■ YOUR TASK
What is needed is an exact copy of the lines from the start of the records below through the line with "X128000000Y-119000000D01*", without the pictures.

↓

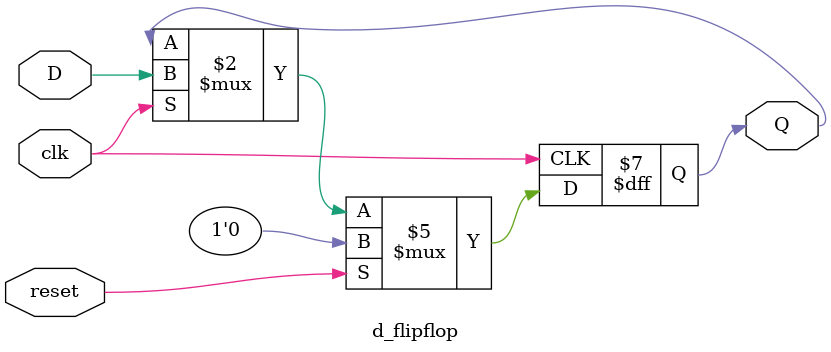
<source format=v>
`timescale 1ns / 1ps


module d_flipflop(
    input clk, reset, D,
    output reg Q
    );
    
    always @(posedge clk) begin
        if (reset)
            Q = 0;
        else if (clk)
            Q <= D;
    end
endmodule

</source>
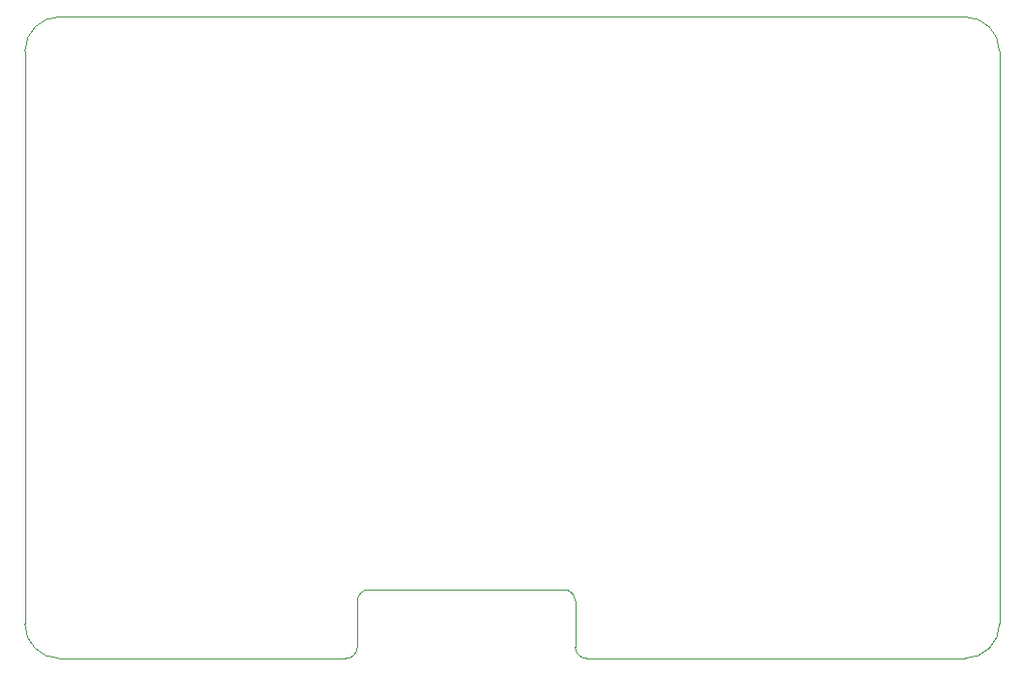
<source format=gbr>
G04 #@! TF.GenerationSoftware,KiCad,Pcbnew,(5.1.5)-3*
G04 #@! TF.CreationDate,2020-06-15T16:44:31+02:00*
G04 #@! TF.ProjectId,HB-RF-ETH,48422d52-462d-4455-9448-2e6b69636164,rev?*
G04 #@! TF.SameCoordinates,Original*
G04 #@! TF.FileFunction,Profile,NP*
%FSLAX46Y46*%
G04 Gerber Fmt 4.6, Leading zero omitted, Abs format (unit mm)*
G04 Created by KiCad (PCBNEW (5.1.5)-3) date 2020-06-15 16:44:31*
%MOMM*%
%LPD*%
G04 APERTURE LIST*
%ADD10C,0.100000*%
G04 APERTURE END LIST*
D10*
X129000000Y-120000000D02*
X162000000Y-120000000D01*
X128000000Y-115000000D02*
X128000000Y-119000000D01*
X110000000Y-114000000D02*
X127000000Y-114000000D01*
X109000000Y-119000000D02*
X109000000Y-115000000D01*
X83000000Y-120000000D02*
X108000000Y-120000000D01*
X129000000Y-120000000D02*
G75*
G02X128000000Y-119000000I0J1000000D01*
G01*
X127000000Y-114000000D02*
G75*
G02X128000000Y-115000000I0J-1000000D01*
G01*
X109000000Y-115000000D02*
G75*
G02X110000000Y-114000000I1000000J0D01*
G01*
X109000000Y-119000000D02*
G75*
G02X108000000Y-120000000I-1000000J0D01*
G01*
X80000000Y-67000000D02*
X80000000Y-117000000D01*
X162000000Y-64000000D02*
X83000000Y-64000000D01*
X165000000Y-117000000D02*
X165000000Y-67000000D01*
X80000000Y-67000000D02*
G75*
G02X83000000Y-64000000I3000000J0D01*
G01*
X83000000Y-120000000D02*
G75*
G02X80000000Y-117000000I0J3000000D01*
G01*
X165000000Y-117000000D02*
G75*
G02X162000000Y-120000000I-3000000J0D01*
G01*
X162000000Y-64000000D02*
G75*
G02X165000000Y-67000000I0J-3000000D01*
G01*
M02*

</source>
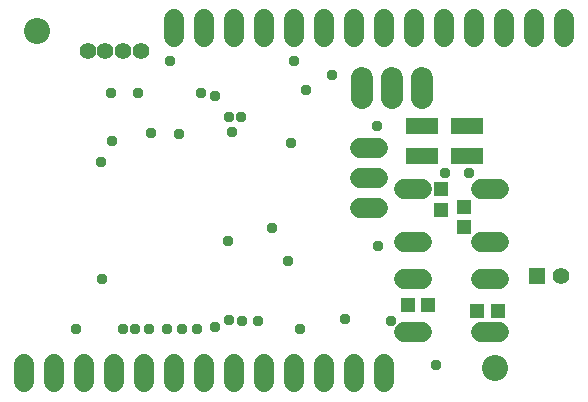
<source format=gbr>
G04 EAGLE Gerber RS-274X export*
G75*
%MOMM*%
%FSLAX34Y34*%
%LPD*%
%INSoldermask Bottom*%
%IPPOS*%
%AMOC8*
5,1,8,0,0,1.08239X$1,22.5*%
G01*
%ADD10C,2.203200*%
%ADD11R,1.411200X1.411200*%
%ADD12C,1.411200*%
%ADD13C,1.727200*%
%ADD14C,1.853200*%
%ADD15R,1.283200X1.253200*%
%ADD16R,1.303200X1.203200*%
%ADD17R,1.253200X1.283200*%
%ADD18R,1.203200X1.303200*%
%ADD19R,2.743200X1.473200*%
%ADD20C,0.959600*%


D10*
X418000Y30000D03*
X30000Y315000D03*
D11*
X453550Y107950D03*
D12*
X473550Y107950D03*
X72750Y298450D03*
X87750Y298450D03*
X102750Y298450D03*
X117750Y298450D03*
D13*
X19050Y33020D02*
X19050Y17780D01*
X44450Y17780D02*
X44450Y33020D01*
X69850Y33020D02*
X69850Y17780D01*
X95250Y17780D02*
X95250Y33020D01*
X120650Y33020D02*
X120650Y17780D01*
X146050Y17780D02*
X146050Y33020D01*
X171450Y33020D02*
X171450Y17780D01*
X196850Y17780D02*
X196850Y33020D01*
X222250Y33020D02*
X222250Y17780D01*
X247650Y17780D02*
X247650Y33020D01*
X273050Y33020D02*
X273050Y17780D01*
X298450Y17780D02*
X298450Y33020D01*
X323850Y33020D02*
X323850Y17780D01*
D14*
X304800Y258450D02*
X304800Y274950D01*
X330200Y274950D02*
X330200Y258450D01*
X355600Y258450D02*
X355600Y274950D01*
D13*
X356108Y181356D02*
X340868Y181356D01*
X340868Y136144D02*
X356108Y136144D01*
X405892Y181356D02*
X421132Y181356D01*
X421132Y136144D02*
X405892Y136144D01*
D15*
X371856Y181216D03*
X371856Y163716D03*
D16*
X391160Y166488D03*
X391160Y149488D03*
D13*
X405892Y59944D02*
X421132Y59944D01*
X421132Y105156D02*
X405892Y105156D01*
X356108Y59944D02*
X340868Y59944D01*
X340868Y105156D02*
X356108Y105156D01*
D17*
X419976Y78232D03*
X402476Y78232D03*
D18*
X361306Y83058D03*
X344306Y83058D03*
D19*
X355600Y234950D03*
X355600Y209550D03*
X393700Y234950D03*
X393700Y209550D03*
D13*
X318770Y215900D02*
X303530Y215900D01*
X303530Y190500D02*
X318770Y190500D01*
X318770Y165100D02*
X303530Y165100D01*
X146050Y309880D02*
X146050Y325120D01*
X171450Y325120D02*
X171450Y309880D01*
X196850Y309880D02*
X196850Y325120D01*
X222250Y325120D02*
X222250Y309880D01*
X247650Y309880D02*
X247650Y325120D01*
X273050Y325120D02*
X273050Y309880D01*
X298450Y309880D02*
X298450Y325120D01*
X323850Y325120D02*
X323850Y309880D01*
X349250Y309880D02*
X349250Y325120D01*
X374650Y325120D02*
X374650Y309880D01*
X400050Y309880D02*
X400050Y325120D01*
X425450Y325120D02*
X425450Y309880D01*
X450850Y309880D02*
X450850Y325120D01*
X476250Y325120D02*
X476250Y309880D01*
D20*
X330000Y70000D03*
X62500Y62500D03*
X85000Y105000D03*
X395478Y194818D03*
X375412Y194818D03*
X115000Y262500D03*
X280000Y277500D03*
X245000Y220000D03*
X102500Y62500D03*
X291016Y71164D03*
X247500Y290000D03*
X112500Y62500D03*
X125000Y62500D03*
X140000Y62500D03*
X152500Y62500D03*
X165000Y62500D03*
X180214Y64492D03*
X192206Y70508D03*
X203690Y69746D03*
X216698Y69492D03*
X168476Y262246D03*
X257500Y265000D03*
X180468Y259746D03*
X192500Y242500D03*
X317500Y235000D03*
X202500Y242500D03*
X195000Y230000D03*
X92500Y262500D03*
X142500Y290000D03*
X252500Y62500D03*
X242500Y120000D03*
X83820Y204216D03*
X150368Y228346D03*
X126746Y228854D03*
X93726Y222250D03*
X318516Y133096D03*
X228854Y148590D03*
X191770Y137160D03*
X367284Y32512D03*
M02*

</source>
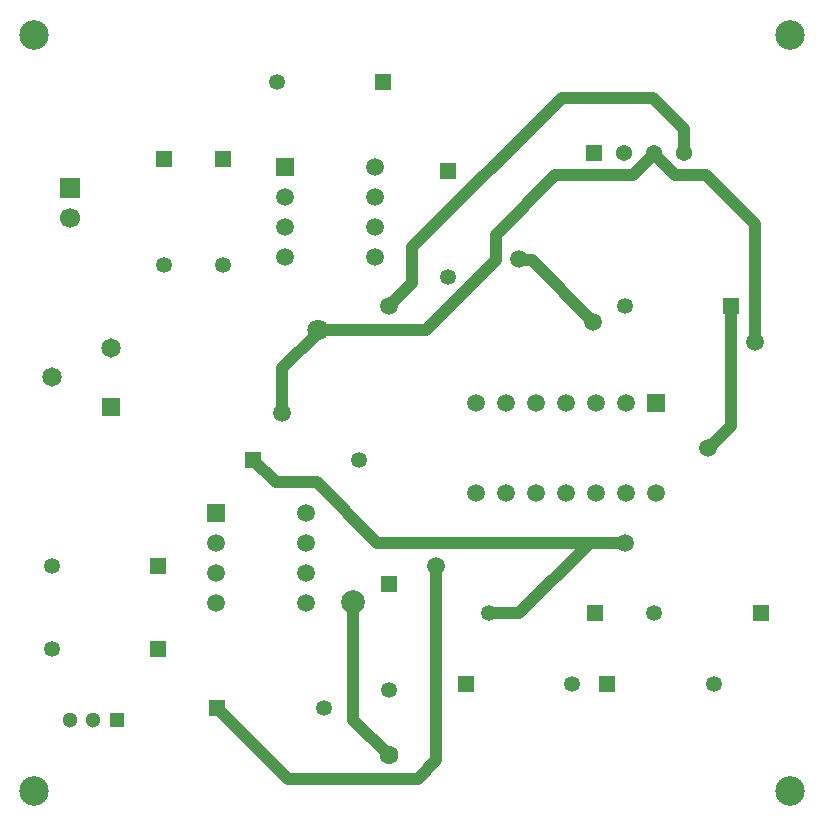
<source format=gtl>
G04*
G04 #@! TF.GenerationSoftware,Altium Limited,Altium Designer,23.1.1 (15)*
G04*
G04 Layer_Physical_Order=1*
G04 Layer_Color=255*
%FSLAX44Y44*%
%MOMM*%
G71*
G04*
G04 #@! TF.SameCoordinates,A873AAFA-6C65-4712-A0E8-E9F7B2878B64*
G04*
G04*
G04 #@! TF.FilePolarity,Positive*
G04*
G01*
G75*
%ADD28R,1.3000X1.3000*%
%ADD29C,1.3000*%
%ADD33C,1.0000*%
%ADD34C,1.5000*%
%ADD35R,1.5000X1.5000*%
%ADD36R,1.5000X1.5000*%
%ADD37C,1.3500*%
%ADD38R,1.3500X1.3500*%
%ADD39C,1.3700*%
%ADD40R,1.3700X1.3700*%
%ADD41C,1.7000*%
%ADD42R,1.7000X1.7000*%
%ADD43R,1.3500X1.3500*%
%ADD44C,1.6500*%
%ADD45R,1.6500X1.6500*%
%ADD46C,1.6000*%
%ADD47C,2.5000*%
%ADD48C,1.8000*%
%ADD49C,2.0000*%
D28*
X100000Y90000D02*
D03*
D29*
X80000D02*
D03*
X60000D02*
D03*
D33*
X350000Y460000D02*
Y490000D01*
X330000Y440000D02*
X350000Y460000D01*
Y490000D02*
X476487Y616487D01*
X553513D01*
X318100Y480547D02*
Y481900D01*
X320000Y240000D02*
X500000D01*
X234136Y290864D02*
X269136D01*
X320000Y240000D01*
X215000Y310000D02*
X234136Y290864D01*
X415670Y180670D02*
X440670D01*
X500000Y240000D01*
X530000D01*
X370000Y193392D02*
Y220500D01*
Y193392D02*
X370392Y193000D01*
Y55858D02*
Y193000D01*
X598850Y551150D02*
X640000Y510000D01*
Y410000D02*
Y510000D01*
X572192Y551150D02*
X598850D01*
X420500Y500500D02*
X471150Y551150D01*
X420500Y478983D02*
Y500500D01*
X471150Y551150D02*
X537008D01*
X450957Y479043D02*
X503030Y426970D01*
X440957Y479043D02*
X450957D01*
X440000Y480000D02*
X440957Y479043D01*
X361517Y420000D02*
X420500Y478983D01*
X270000Y420000D02*
X361517D01*
X240000Y387835D02*
X270000Y417835D01*
X240000Y350000D02*
Y387835D01*
X270000Y417835D02*
Y420000D01*
X245000Y40000D02*
X354534D01*
X185000Y100000D02*
X245000Y40000D01*
X354534D02*
X370392Y55858D01*
X300000Y90000D02*
X330000Y60000D01*
X300000Y90000D02*
Y190000D01*
X537008Y551150D02*
X548050Y562192D01*
Y562292D01*
X548050Y562292D01*
Y562449D01*
X554600Y568999D02*
Y570000D01*
X548050Y562449D02*
X554600Y568999D01*
X601110Y320000D02*
X620000Y338891D01*
Y440000D01*
X600000Y320000D02*
X601110D01*
X415000Y180000D02*
X415670Y180670D01*
X561150Y562192D02*
X572192Y551150D01*
X554600Y568999D02*
X561150Y562449D01*
Y562192D02*
Y562449D01*
X183800Y240000D02*
X185153D01*
X553513Y616487D02*
X580000Y590000D01*
Y570000D02*
Y590000D01*
X241900Y481900D02*
X242857Y480943D01*
D34*
X403800Y281900D02*
D03*
X429200D02*
D03*
X454600D02*
D03*
X480000D02*
D03*
X505400D02*
D03*
X530800D02*
D03*
X556200D02*
D03*
X403800Y358100D02*
D03*
X429200D02*
D03*
X454600D02*
D03*
X480000D02*
D03*
X505400D02*
D03*
X530800D02*
D03*
X260000Y189200D02*
D03*
Y214600D02*
D03*
Y240000D02*
D03*
Y265400D02*
D03*
X183800Y189200D02*
D03*
Y214600D02*
D03*
Y240000D02*
D03*
X318100Y481900D02*
D03*
Y507300D02*
D03*
Y532700D02*
D03*
Y558100D02*
D03*
X241900Y481900D02*
D03*
Y507300D02*
D03*
Y532700D02*
D03*
X330000Y440000D02*
D03*
X370000Y220500D02*
D03*
X440000Y480000D02*
D03*
X640000Y410000D02*
D03*
X600000Y320000D02*
D03*
X530000Y240000D02*
D03*
X503030Y426970D02*
D03*
X240000Y350000D02*
D03*
D35*
X556200Y358100D02*
D03*
D36*
X183800Y265400D02*
D03*
X241900Y558100D02*
D03*
D37*
X305000Y310000D02*
D03*
X605000Y120000D02*
D03*
X380000Y465000D02*
D03*
X530000Y440000D02*
D03*
X190000Y475000D02*
D03*
X275000Y100000D02*
D03*
X485000Y120000D02*
D03*
X330000Y115000D02*
D03*
X415000Y180000D02*
D03*
X235000Y630000D02*
D03*
X555000Y180000D02*
D03*
X140000Y475000D02*
D03*
X45000Y150000D02*
D03*
Y220000D02*
D03*
D38*
X215000Y310000D02*
D03*
X515000Y120000D02*
D03*
X620000Y440000D02*
D03*
X185000Y100000D02*
D03*
X395000Y120000D02*
D03*
X505000Y180000D02*
D03*
X325000Y630000D02*
D03*
X645000Y180000D02*
D03*
X135000Y150000D02*
D03*
Y220000D02*
D03*
D39*
X580000Y570000D02*
D03*
X554600D02*
D03*
X529200D02*
D03*
D40*
X503800D02*
D03*
D41*
X60000Y514600D02*
D03*
D42*
Y540000D02*
D03*
D43*
X380000Y555000D02*
D03*
X190000Y565000D02*
D03*
X330000Y205000D02*
D03*
X140000Y565000D02*
D03*
D44*
X95000Y405000D02*
D03*
X45000Y380000D02*
D03*
D45*
X95000Y355000D02*
D03*
D46*
X330000Y60000D02*
D03*
D47*
X30000Y30000D02*
D03*
X670000D02*
D03*
Y670000D02*
D03*
X30000D02*
D03*
D48*
X270000Y420000D02*
D03*
D49*
X300000Y190000D02*
D03*
M02*

</source>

↑

■ YOUR RESPONSE
<source format=v>
`timescale 1ns / 1ps


module d_flipflop(
    input clk, reset, D,
    output reg Q
    );
    
    always @(posedge clk) begin
        if (reset)
            Q = 0;
        else if (clk)
            Q <= D;
    end
endmodule

</source>
<source format=gbr>
G04 #@! TF.GenerationSoftware,KiCad,Pcbnew,(5.1.5)-3*
G04 #@! TF.CreationDate,2020-06-15T16:44:31+02:00*
G04 #@! TF.ProjectId,HB-RF-ETH,48422d52-462d-4455-9448-2e6b69636164,rev?*
G04 #@! TF.SameCoordinates,Original*
G04 #@! TF.FileFunction,Profile,NP*
%FSLAX46Y46*%
G04 Gerber Fmt 4.6, Leading zero omitted, Abs format (unit mm)*
G04 Created by KiCad (PCBNEW (5.1.5)-3) date 2020-06-15 16:44:31*
%MOMM*%
%LPD*%
G04 APERTURE LIST*
%ADD10C,0.100000*%
G04 APERTURE END LIST*
D10*
X129000000Y-120000000D02*
X162000000Y-120000000D01*
X128000000Y-115000000D02*
X128000000Y-119000000D01*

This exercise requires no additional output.